Saved data entries:
--
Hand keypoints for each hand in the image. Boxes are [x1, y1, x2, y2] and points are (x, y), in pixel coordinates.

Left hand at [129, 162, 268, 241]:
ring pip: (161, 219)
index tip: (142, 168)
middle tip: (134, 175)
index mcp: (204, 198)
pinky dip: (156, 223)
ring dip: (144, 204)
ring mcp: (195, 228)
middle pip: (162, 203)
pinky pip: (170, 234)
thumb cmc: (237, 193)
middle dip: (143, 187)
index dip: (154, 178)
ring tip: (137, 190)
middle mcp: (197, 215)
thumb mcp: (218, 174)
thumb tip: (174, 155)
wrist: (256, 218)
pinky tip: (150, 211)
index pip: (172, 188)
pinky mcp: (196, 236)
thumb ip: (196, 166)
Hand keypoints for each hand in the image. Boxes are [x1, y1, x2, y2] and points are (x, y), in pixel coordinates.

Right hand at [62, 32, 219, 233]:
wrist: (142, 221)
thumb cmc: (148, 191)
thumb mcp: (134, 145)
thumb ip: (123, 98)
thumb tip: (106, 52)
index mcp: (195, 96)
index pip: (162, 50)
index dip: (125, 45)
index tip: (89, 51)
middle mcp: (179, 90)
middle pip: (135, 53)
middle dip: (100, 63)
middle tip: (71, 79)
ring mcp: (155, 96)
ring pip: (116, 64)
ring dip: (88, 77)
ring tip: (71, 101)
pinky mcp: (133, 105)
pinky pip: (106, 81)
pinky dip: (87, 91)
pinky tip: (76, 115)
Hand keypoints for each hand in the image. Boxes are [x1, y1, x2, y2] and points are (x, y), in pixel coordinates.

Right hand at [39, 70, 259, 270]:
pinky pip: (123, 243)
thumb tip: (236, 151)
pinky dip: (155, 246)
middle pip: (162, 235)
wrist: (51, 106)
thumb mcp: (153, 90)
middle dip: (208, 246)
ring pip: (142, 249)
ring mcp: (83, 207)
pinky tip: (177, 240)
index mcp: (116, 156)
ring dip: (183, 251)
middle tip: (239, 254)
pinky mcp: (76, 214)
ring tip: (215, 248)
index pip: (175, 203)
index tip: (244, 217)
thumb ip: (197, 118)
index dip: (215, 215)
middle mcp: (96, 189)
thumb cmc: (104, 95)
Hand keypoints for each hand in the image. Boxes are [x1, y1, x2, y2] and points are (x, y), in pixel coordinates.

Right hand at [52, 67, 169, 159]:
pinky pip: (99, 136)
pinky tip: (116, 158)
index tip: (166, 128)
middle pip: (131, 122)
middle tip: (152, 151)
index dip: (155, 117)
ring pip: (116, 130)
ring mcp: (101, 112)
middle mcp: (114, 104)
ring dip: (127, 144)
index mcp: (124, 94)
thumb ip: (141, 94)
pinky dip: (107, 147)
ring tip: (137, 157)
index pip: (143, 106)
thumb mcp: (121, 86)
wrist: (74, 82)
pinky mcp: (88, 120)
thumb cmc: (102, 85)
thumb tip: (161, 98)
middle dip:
--
→ **About this task**
Only the lines from the one holding "middle pip: (131, 122)" to the end of the entries above belong in the answer, each copied exactly.

→ **Written answer**
middle pip: (131, 122)
middle tip: (152, 151)
index dip: (155, 117)
ring pip: (116, 130)
ring mcp: (101, 112)
middle mcp: (114, 104)
ring dip: (127, 144)
index mcp: (124, 94)
thumb ip: (141, 94)
pinky dip: (107, 147)
ring tip: (137, 157)
index pip: (143, 106)
thumb mcp: (121, 86)
wrist: (74, 82)
pinky mcp: (88, 120)
thumb cmc: (102, 85)
thumb tip: (161, 98)
middle dip:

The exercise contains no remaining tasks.